Fifteen states have adopted a broad definition of marketplace facilitator/provider: California, Iowa, Idaho, Kentucky, Massachusetts, North Dakota, New Jersey, Nevada, Ohio, Rhode Island, Utah, Virginia, Vermont, Washington and West Virginia.

Nineteen states and the District of Columbia have adopted a narrow definition of marketplace facilitator/provider: Arkansas, Arizona, Colorado, Connecticut, the District of Columbia, Hawaii, Illinois, Maryland, Maine, Minnesota, Nebraska, New Mexico, New York, Oklahoma, Pennsylvania, South Carolina, South Dakota, Texas, Wisconsin and Wyoming.

Seven states have carved out exemptions for advertising (California, Colorado, Maryland, Nevada, Ohio, Virginia, Washington) while others have enacted exemptions for payment processors, delivery businesses, peer-to-peer car sharing or car rentals.

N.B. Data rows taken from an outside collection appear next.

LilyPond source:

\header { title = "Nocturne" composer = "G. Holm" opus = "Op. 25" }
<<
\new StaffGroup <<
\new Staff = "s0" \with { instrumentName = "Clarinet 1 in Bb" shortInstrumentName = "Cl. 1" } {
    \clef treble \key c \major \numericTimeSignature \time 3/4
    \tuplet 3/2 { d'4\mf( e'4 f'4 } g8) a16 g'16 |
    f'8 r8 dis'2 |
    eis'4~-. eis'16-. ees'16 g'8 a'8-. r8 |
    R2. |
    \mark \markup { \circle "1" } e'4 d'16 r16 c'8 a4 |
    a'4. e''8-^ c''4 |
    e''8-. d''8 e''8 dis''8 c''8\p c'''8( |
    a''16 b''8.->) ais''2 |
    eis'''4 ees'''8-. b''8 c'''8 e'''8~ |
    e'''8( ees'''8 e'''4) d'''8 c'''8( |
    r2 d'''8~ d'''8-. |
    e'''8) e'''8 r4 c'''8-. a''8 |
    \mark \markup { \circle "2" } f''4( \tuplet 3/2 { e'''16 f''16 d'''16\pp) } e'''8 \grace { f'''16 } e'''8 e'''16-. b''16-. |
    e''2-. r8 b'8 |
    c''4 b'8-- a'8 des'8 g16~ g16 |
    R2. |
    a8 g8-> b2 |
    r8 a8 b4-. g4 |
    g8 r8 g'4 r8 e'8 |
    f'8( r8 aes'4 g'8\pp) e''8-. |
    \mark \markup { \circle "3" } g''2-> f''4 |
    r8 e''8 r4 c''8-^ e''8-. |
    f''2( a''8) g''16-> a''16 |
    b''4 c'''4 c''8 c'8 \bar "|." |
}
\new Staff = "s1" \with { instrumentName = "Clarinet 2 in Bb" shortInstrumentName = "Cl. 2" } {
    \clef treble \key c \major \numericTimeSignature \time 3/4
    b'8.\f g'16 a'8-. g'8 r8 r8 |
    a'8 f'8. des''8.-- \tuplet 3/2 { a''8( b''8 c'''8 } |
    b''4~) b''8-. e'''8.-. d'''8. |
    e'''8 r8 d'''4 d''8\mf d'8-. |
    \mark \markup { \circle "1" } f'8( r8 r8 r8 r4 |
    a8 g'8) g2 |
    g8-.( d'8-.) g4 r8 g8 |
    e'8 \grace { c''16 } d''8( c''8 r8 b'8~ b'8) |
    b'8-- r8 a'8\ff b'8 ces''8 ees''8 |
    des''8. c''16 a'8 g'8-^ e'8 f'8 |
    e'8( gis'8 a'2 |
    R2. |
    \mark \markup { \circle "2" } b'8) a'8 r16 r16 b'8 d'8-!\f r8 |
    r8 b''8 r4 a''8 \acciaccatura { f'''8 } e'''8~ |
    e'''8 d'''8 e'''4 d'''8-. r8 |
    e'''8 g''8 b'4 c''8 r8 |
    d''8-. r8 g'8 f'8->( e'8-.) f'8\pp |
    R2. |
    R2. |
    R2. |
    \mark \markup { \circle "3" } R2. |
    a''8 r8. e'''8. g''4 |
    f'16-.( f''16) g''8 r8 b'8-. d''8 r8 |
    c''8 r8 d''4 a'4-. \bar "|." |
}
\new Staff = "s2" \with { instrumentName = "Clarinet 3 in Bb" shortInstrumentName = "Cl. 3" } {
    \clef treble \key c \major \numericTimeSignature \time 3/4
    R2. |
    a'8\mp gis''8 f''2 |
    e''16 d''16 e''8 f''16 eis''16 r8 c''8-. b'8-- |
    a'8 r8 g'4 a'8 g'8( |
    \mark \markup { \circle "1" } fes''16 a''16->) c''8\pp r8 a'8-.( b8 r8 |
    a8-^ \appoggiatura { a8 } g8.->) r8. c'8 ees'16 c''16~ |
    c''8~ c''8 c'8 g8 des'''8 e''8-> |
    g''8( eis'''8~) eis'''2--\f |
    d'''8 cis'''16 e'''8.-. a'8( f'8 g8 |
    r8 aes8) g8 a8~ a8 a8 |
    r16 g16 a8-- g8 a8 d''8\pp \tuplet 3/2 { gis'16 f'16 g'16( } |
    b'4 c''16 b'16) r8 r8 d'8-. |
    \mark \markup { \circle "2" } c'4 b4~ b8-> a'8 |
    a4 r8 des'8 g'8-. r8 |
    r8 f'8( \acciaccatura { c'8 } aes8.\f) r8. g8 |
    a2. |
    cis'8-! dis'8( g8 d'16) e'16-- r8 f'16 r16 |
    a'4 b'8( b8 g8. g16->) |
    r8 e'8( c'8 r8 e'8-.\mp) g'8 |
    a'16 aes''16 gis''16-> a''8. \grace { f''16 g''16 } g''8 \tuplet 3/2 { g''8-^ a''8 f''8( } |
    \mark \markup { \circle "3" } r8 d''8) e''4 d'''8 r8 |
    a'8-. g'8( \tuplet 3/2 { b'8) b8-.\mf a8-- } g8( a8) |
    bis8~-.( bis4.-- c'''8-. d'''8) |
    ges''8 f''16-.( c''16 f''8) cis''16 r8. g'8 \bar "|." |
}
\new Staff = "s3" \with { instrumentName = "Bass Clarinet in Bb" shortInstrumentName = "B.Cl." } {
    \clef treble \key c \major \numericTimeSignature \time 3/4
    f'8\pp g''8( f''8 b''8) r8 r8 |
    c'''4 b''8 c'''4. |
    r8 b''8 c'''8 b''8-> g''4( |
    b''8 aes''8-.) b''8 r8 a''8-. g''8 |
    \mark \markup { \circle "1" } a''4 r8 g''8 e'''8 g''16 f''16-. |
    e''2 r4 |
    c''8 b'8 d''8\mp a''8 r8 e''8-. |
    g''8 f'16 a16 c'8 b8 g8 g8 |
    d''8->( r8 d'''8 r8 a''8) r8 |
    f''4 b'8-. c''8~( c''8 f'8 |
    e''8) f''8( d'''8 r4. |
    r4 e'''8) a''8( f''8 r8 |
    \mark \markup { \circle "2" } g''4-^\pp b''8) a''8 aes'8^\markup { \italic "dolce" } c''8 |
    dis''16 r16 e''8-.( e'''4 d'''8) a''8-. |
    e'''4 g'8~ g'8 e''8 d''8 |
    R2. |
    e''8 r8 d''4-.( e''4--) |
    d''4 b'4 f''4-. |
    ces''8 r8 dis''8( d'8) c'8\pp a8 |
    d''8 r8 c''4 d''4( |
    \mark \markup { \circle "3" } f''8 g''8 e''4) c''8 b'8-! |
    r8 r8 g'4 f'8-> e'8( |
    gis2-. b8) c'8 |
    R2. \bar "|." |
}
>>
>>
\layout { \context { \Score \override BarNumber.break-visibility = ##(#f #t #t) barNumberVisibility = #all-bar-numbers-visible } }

Nevada, where the state economy is heavily reliant on tourism, has established exceptions for travel packages, car rentals and accommodations.

California’s advertising exclusion states, “Newspapers, internet websites, and other entities that advertise tangible personal property for sale, refer purchasers to the seller by telephone, internet link, or other similar means to complete the sale, and do not participate further in the sale are not facilitating a sale under this chapter.”

Cram expects a number of states to be approached by businesses requesting exemptions or flexibility.

“It’s early in the process,” he said. “There will probably be folks going to state legislatures next year asking for more exclusions. There will be lots of situations nobody thought of where the marketplace facilitator model won’t work very well.”